José Lopes / Tribuna Livre
Confirmada a derrota da direita portuguesa, que no dia 4 de outubro perdeu a maioria absoluta através do voto do povo, eis que um coro de tecnocratas, situacionistas, liberais e ultraliberais, analistas e comentadores, invadiram os órgãos de comunicação social para, através da chantagem aos eleitores que tinham acabado de por fim a um ciclo politico “austeritário” imposto pelo governo PSD/CDS, alertarem até à exaustão com os mais fantasmagóricos argumentos, para os riscos de um governo com um caminho alternativo ao que tem levado o país ao estado de depressão, que a noite dos resultados eleitorais das eleições legislativas anunciou oportunidade para viabilização de um governo com viabilidade à esquerda na Assembleia da República
Intoxicaram-nos então com o chavão da estabilidade. Estabilidade para prosseguir o caminho de sentido único, porque caso contrário, o risco será, dizem, a instabilidade e o retrocesso dos sacrifícios já feitos. Uma ameaça cínica destes ideólogos e propagandistas de serviço da tese da estabilidade para garantir, de preferência através de um bloco central, a consolidação da mesma política de empobrecimento que os portugueses assumiram em mãos colocar um ponto final, ao determinarem a eleição de uma maioria de deputados à esquerda no Parlamento.
Perante tanta arrogância e sobretudo tantos sinais de uma direita que recorre aos mais primários argumentos para fomentar medo e querer manter-se no poder a todo o custo. De que estabilidade falam afinal? Estabilidade para quem?
Se dúvidas houvesse, os mais recentes dados tornados públicos desmistificam estes arautos da desgraça. A Estabilidade de que falam é a dos interesses do capital financeiro, da garantia no pagamento de juros agiotas aos FMI ou ao BCE ainda que à custa de cortes e mais cortes nos serviços públicos e sua consequente descaraterização, nas pensões, nas prestações sociais na desvalorização dos salários.
Querem estabilidade mas à custa da instabilidade social de um país como Portugal, que há dez anos está entre os países com a mais alta taxa de risco de pobreza e exclusão social, como resultado da política de direita que agravou as dificuldades das famílias que já antes da “crise” viviam em situação de pobreza.
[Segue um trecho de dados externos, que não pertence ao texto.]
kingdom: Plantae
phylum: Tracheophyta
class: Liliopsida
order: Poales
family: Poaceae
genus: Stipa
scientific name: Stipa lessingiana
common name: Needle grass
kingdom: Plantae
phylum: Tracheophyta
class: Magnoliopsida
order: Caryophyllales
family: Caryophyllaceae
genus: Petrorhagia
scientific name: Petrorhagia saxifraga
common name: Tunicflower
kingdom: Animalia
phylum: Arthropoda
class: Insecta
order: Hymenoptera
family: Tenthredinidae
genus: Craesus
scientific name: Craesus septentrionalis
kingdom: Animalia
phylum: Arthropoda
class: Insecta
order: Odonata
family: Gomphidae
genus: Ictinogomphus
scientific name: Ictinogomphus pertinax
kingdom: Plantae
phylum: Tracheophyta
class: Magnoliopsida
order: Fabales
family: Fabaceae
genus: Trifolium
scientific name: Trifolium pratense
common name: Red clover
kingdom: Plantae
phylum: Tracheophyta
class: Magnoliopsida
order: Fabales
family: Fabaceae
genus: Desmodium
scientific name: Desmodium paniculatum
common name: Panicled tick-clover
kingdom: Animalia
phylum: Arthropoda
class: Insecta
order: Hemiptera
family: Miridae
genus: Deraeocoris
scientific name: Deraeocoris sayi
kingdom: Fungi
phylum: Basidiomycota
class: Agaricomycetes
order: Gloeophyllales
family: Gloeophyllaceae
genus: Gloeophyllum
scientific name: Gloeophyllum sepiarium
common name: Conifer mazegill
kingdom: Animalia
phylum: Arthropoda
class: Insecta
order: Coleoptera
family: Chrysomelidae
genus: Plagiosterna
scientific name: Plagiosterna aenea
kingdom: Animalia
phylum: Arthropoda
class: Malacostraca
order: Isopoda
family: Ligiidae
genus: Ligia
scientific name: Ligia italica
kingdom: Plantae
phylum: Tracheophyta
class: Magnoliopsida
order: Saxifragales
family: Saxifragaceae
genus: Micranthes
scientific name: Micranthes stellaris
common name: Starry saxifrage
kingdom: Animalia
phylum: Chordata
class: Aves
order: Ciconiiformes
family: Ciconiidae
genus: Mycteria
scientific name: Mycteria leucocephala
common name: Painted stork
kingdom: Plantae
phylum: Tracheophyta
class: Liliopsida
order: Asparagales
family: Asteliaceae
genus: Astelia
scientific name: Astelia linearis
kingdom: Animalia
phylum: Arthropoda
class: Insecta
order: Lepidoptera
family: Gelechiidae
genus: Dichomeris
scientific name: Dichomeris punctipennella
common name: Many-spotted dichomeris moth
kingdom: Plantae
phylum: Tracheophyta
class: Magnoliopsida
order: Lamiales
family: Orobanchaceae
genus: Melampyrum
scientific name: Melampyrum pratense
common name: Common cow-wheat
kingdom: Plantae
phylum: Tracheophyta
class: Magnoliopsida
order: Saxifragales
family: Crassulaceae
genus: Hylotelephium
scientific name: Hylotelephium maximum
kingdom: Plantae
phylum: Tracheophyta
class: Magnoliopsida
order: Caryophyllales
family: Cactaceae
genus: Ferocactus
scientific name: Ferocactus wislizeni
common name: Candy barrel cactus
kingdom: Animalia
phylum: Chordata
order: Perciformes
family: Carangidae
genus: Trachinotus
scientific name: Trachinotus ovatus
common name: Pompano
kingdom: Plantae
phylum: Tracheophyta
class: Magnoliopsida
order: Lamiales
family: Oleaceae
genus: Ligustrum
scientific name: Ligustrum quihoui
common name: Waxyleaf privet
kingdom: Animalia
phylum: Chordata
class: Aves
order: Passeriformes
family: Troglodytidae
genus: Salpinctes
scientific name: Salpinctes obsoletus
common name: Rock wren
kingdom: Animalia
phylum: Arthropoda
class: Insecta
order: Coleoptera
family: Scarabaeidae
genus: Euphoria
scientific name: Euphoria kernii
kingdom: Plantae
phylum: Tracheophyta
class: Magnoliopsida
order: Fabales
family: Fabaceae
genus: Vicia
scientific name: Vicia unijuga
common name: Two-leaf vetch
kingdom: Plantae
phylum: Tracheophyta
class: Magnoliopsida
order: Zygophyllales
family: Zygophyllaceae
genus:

Segundo o Eurostat, em 2014 a taxa de risco de pobreza ou exclusão social manteve-se excecionalmente alta, atingindo os 2,9 milhões de pessoas ou seja, 27,5% da população.
A estabilidade de que nos falam, não é certamente, ainda segundo o Eurostat, a do aumento da taxa de pobreza ou exclusão social junto das crianças e dos jovens menores de idade, que faz com que uma em cada três crianças portuguesas seja pobre. Drama nas famílias que resulta da manutenção do desemprego elevado e de salários baixos dos pais. Um cenário indigno que lança quase um quarto das famílias com crianças para níveis abaixo do limiar de pobreza a pobreza.
Mas a estabilidade de que falam estes senhores com argumentos a rondar o revanchismo, não tem também como preocupação a instabilidade da população ativa cuja taxa de pobreza ou exclusão aumentou substancialmente, entre os trabalhadores desempregados.
Agravado com a redução de salários, o trabalho temporário e precário ou um salário mínimo (505 euros) que ainda não deslocou significativamente da linha de definição do limiar de pobreza (410 euros), auferido por mais de 700 mil trabalhadores que integram as camadas mais pobres da população que foram vítimas fáceis da governação PSD/CDS. Camada da população que mesmo podendo auferir um rendimento acima do limiar da pobreza, não tem condições para assegurar despesas básicas, situando-se no indicador de “taxa de privação material”, instabilidade tão alheia aos critérios de estabilidade com que nos querem amordaçar e fazer desacreditar de potencial governo diferente com caminho alternativo à pura e dura austeridade que o FMI logo veio alertar para o défice orçamental e o ministro alemão das finanças, logo a seguir à vontade de mudança do povo português, veio cinicamente dizer que as eleições que colocaram a direita em minoria no Parlamento foram um sinal de “encorajamento” das políticas de austeridade.
Os apelos repetem-se, desdobram-se e assumem o ridículo dos argumentos para passarem a mensagem da estabilidade só possível com o que chamam forças políticas “coerentes e consistentes” que assegurem os compromissos europeus e com os credores, mesmo que isso continue a traduzir-se no aumento da pobreza e na fuga dos jovens para o estrangeiro, negando-se a viverem do “assistencialismo” a que nos querem submeter de forma humilhante.